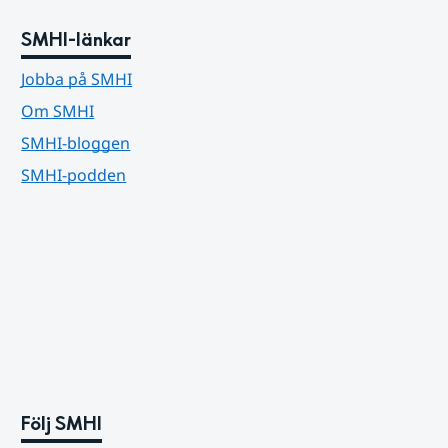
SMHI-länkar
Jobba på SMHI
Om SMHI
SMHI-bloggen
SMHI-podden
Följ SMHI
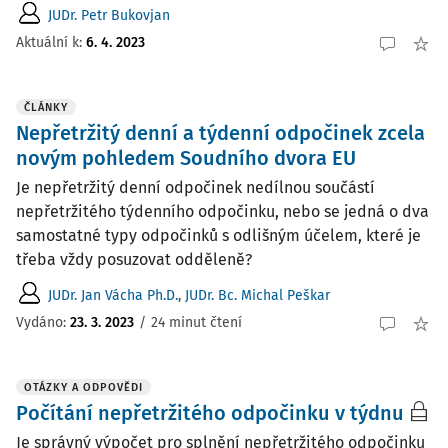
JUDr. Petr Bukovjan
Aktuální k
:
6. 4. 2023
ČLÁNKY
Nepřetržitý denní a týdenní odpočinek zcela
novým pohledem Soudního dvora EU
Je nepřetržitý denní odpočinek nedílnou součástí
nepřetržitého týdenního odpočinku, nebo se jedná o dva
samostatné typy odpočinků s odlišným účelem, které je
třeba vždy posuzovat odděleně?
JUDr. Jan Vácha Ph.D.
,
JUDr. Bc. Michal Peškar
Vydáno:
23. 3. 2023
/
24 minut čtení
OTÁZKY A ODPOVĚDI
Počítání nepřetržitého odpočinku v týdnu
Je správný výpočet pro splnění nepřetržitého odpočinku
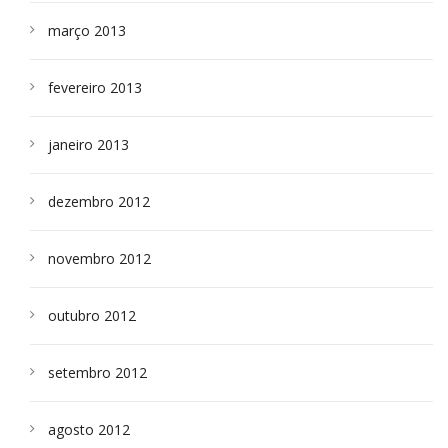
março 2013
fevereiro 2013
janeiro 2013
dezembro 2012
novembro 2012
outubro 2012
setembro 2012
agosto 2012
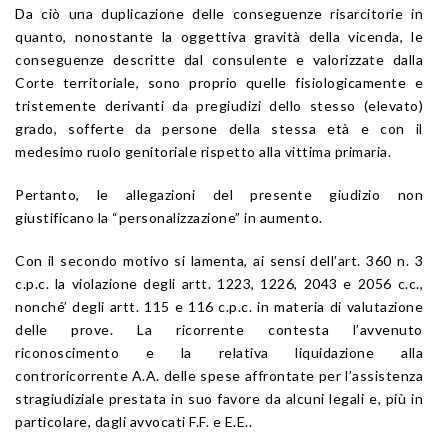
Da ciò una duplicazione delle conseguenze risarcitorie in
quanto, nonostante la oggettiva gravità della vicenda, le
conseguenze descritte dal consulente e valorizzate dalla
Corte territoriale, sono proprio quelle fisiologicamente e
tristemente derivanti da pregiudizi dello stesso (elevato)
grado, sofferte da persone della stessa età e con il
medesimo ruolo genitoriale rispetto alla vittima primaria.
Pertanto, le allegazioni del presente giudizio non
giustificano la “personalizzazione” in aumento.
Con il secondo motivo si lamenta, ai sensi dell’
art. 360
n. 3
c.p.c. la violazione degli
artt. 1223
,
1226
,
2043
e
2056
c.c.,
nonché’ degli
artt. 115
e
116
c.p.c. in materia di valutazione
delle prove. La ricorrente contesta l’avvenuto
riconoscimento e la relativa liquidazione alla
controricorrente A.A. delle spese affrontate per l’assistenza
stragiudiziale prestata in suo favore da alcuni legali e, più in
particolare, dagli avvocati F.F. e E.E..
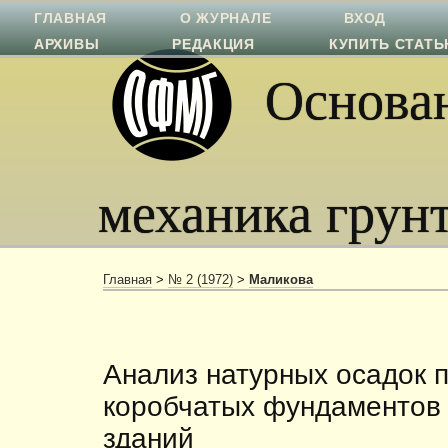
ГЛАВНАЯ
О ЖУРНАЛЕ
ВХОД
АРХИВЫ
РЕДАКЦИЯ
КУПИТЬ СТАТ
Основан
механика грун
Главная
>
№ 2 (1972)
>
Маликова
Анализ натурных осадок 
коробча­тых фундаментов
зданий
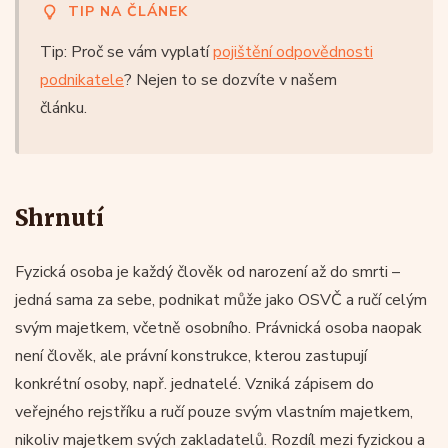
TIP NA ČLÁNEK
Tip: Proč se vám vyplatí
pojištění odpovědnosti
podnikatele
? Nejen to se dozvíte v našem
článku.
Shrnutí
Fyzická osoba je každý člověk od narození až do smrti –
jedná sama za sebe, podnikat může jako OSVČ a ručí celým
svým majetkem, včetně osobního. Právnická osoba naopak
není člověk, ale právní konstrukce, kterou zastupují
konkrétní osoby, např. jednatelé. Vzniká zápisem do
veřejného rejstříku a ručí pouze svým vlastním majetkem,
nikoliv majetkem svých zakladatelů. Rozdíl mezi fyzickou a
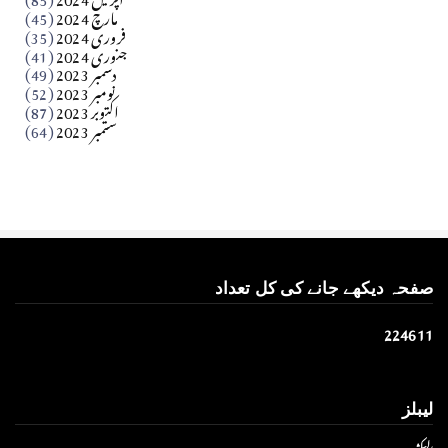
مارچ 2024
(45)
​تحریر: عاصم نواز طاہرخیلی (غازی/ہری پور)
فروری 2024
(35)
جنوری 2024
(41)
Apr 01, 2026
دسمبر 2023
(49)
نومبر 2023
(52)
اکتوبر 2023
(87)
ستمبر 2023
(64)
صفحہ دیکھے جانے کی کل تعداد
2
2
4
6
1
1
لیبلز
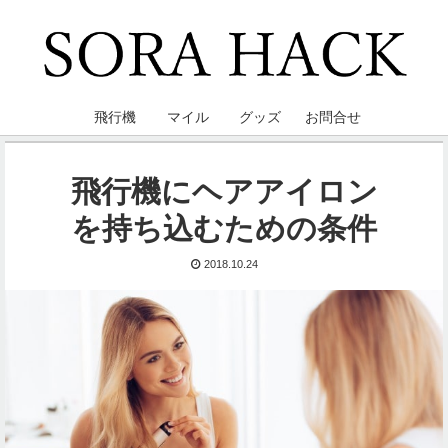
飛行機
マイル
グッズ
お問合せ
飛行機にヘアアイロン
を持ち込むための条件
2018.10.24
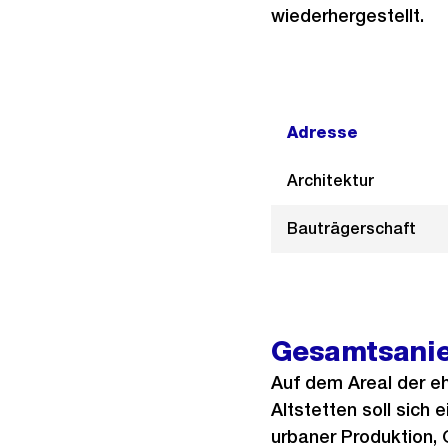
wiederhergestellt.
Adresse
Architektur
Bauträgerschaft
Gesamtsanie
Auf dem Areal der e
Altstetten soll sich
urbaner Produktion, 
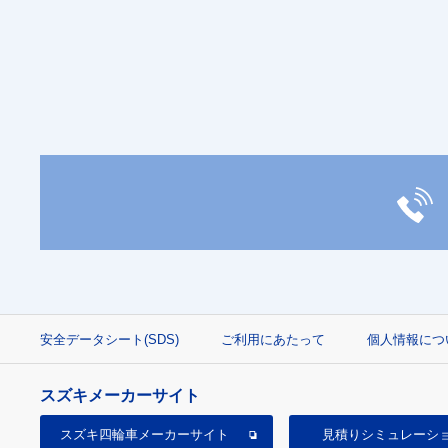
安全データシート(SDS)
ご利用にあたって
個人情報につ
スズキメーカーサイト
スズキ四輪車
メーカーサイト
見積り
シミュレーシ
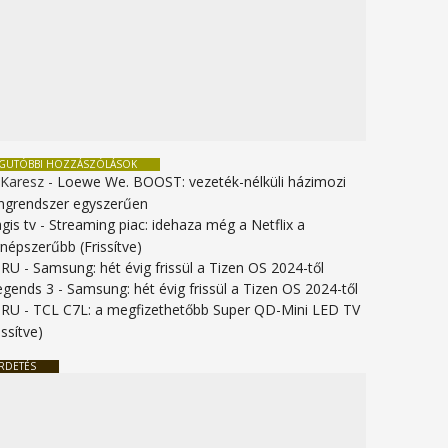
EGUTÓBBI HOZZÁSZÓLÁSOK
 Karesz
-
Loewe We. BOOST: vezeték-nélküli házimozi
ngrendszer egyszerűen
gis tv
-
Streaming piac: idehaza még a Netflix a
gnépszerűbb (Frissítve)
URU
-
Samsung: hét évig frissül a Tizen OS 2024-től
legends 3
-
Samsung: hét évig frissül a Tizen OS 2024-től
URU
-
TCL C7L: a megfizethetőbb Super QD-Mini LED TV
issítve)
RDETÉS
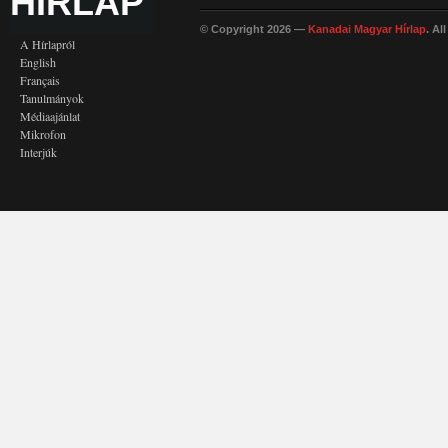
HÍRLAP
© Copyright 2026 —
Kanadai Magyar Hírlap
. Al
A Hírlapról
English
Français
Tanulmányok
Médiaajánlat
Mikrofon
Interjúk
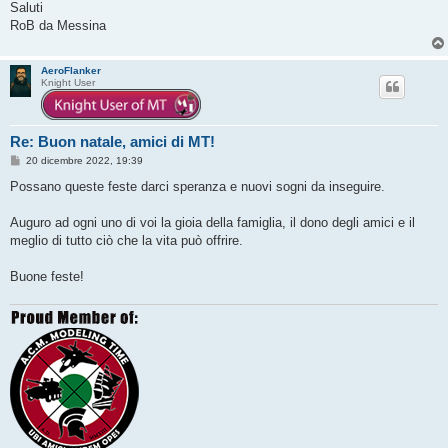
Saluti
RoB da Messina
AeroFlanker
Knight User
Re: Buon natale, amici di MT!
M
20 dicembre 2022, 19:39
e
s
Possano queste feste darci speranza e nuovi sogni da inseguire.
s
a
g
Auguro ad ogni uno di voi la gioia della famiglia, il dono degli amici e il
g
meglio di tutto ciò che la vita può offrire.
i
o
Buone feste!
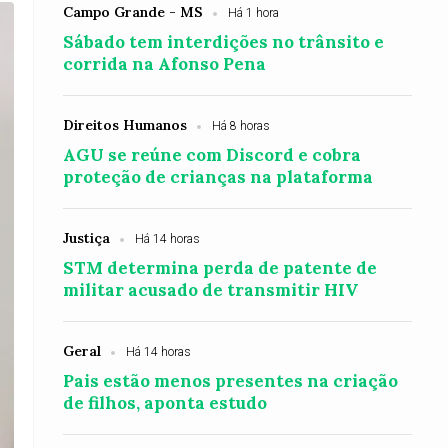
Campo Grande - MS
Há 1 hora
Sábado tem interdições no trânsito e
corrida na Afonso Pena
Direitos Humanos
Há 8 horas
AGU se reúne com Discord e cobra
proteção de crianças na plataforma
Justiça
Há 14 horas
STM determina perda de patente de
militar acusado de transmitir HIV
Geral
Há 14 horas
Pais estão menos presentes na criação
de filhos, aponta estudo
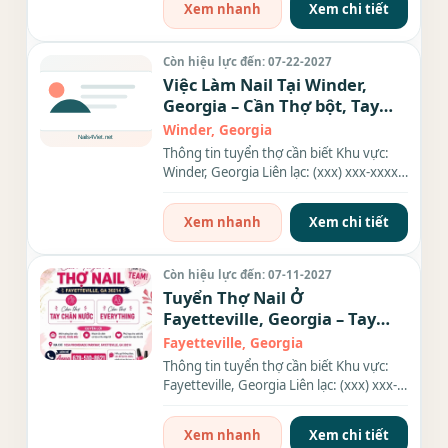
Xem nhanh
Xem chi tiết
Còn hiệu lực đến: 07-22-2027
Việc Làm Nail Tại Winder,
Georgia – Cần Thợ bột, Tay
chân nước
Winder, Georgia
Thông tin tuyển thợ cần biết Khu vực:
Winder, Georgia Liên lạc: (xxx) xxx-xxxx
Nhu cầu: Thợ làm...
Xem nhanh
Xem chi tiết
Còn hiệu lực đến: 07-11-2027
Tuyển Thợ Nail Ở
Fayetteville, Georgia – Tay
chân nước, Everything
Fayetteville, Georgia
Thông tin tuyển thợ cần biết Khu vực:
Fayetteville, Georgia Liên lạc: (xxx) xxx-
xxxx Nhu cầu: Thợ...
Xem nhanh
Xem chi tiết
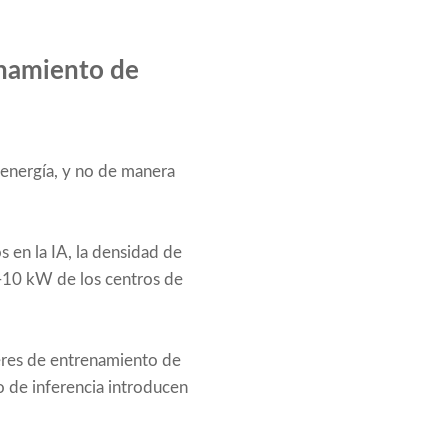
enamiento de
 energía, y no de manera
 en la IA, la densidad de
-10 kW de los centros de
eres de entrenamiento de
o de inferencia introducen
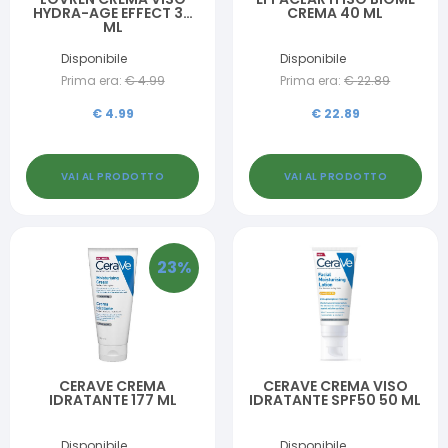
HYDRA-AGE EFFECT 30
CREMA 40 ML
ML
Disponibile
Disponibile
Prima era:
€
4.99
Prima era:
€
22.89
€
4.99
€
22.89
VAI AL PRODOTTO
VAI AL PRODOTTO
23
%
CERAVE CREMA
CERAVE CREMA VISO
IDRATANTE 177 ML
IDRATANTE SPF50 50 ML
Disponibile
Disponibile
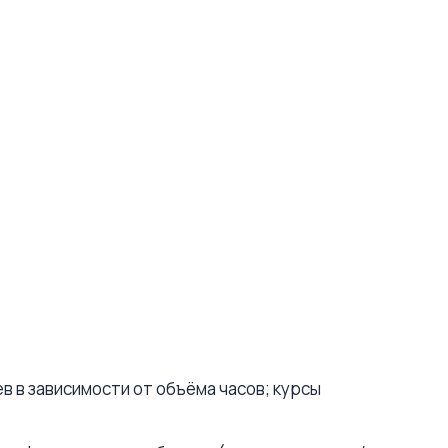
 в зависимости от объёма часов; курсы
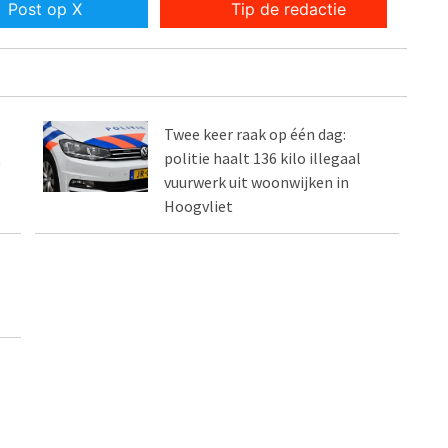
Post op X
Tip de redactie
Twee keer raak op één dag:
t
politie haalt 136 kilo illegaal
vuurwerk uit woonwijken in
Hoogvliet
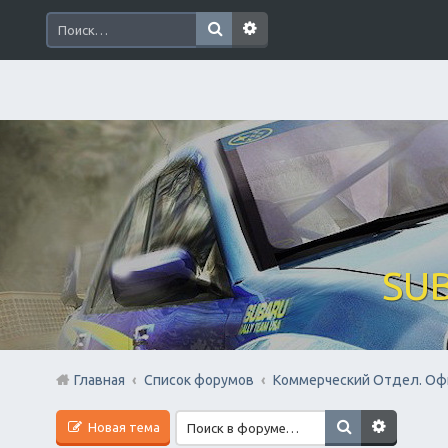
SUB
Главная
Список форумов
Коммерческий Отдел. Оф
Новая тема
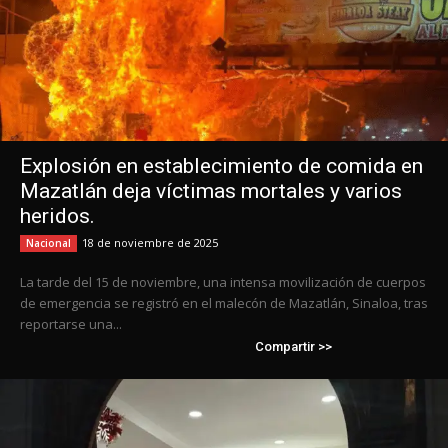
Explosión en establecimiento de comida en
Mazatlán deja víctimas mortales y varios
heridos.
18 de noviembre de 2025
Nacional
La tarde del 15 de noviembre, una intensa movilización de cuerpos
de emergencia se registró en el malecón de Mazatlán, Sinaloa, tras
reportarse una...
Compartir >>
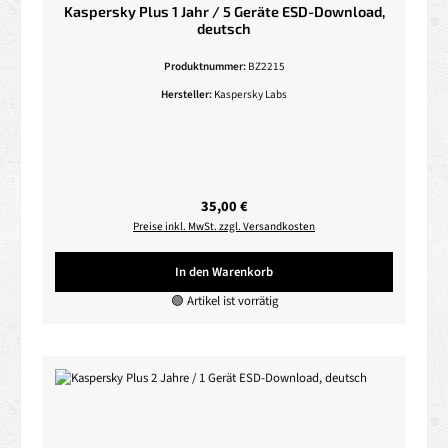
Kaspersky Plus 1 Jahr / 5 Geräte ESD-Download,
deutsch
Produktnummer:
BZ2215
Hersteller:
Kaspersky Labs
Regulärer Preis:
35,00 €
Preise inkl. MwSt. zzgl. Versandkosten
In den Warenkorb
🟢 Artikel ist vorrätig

* What you have to do
Only one thing is wanted here, an exact copy of the lines from the first line above through the line containing "delle prove. La", minus any picture.

* Written answer
SMHI-länkar
Jobba på SMHI
Om SMHI
SMHI-bloggen
SMHI-podden
Följ SMHI
JUDr. Petr Bukovjan
Aktuální k
:
6. 4. 2023
ČLÁNKY
Nepřetržitý denní a týdenní odpočinek zcela
novým pohledem Soudního dvora EU
Je nepřetržitý denní odpočinek nedílnou součástí
nepřetržitého týdenního odpočinku, nebo se jedná o dva
samostatné typy odpočinků s odlišným účelem, které je
třeba vždy posuzovat odděleně?
JUDr. Jan Vácha Ph.D.
,
JUDr. Bc. Michal Peškar
Vydáno:
23. 3. 2023
/
24 minut čtení
OTÁZKY A ODPOVĚDI
Počítání nepřetržitého odpočinku v týdnu
Je správný výpočet pro splnění nepřetržitého odpočinku
março 2013
fevereiro 2013
janeiro 2013
dezembro 2012
novembro 2012
outubro 2012
setembro 2012
agosto 2012
Da ciò una duplicazione delle conseguenze risarcitorie in
quanto, nonostante la oggettiva gravità della vicenda, le
conseguenze descritte dal consulente e valorizzate dalla
Corte territoriale, sono proprio quelle fisiologicamente e
tristemente derivanti da pregiudizi dello stesso (elevato)
grado, sofferte da persone della stessa età e con il
medesimo ruolo genitoriale rispetto alla vittima primaria.
Pertanto, le allegazioni del presente giudizio non
giustificano la “personalizzazione” in aumento.
Con il secondo motivo si lamenta, ai sensi dell’
art. 360
n. 3
c.p.c. la violazione degli
artt. 1223
,
1226
,
2043
e
2056
c.c.,
nonché’ degli
artt. 115
e
116
c.p.c. in materia di valutazione
delle prove. La ricorrente contesta l’avvenuto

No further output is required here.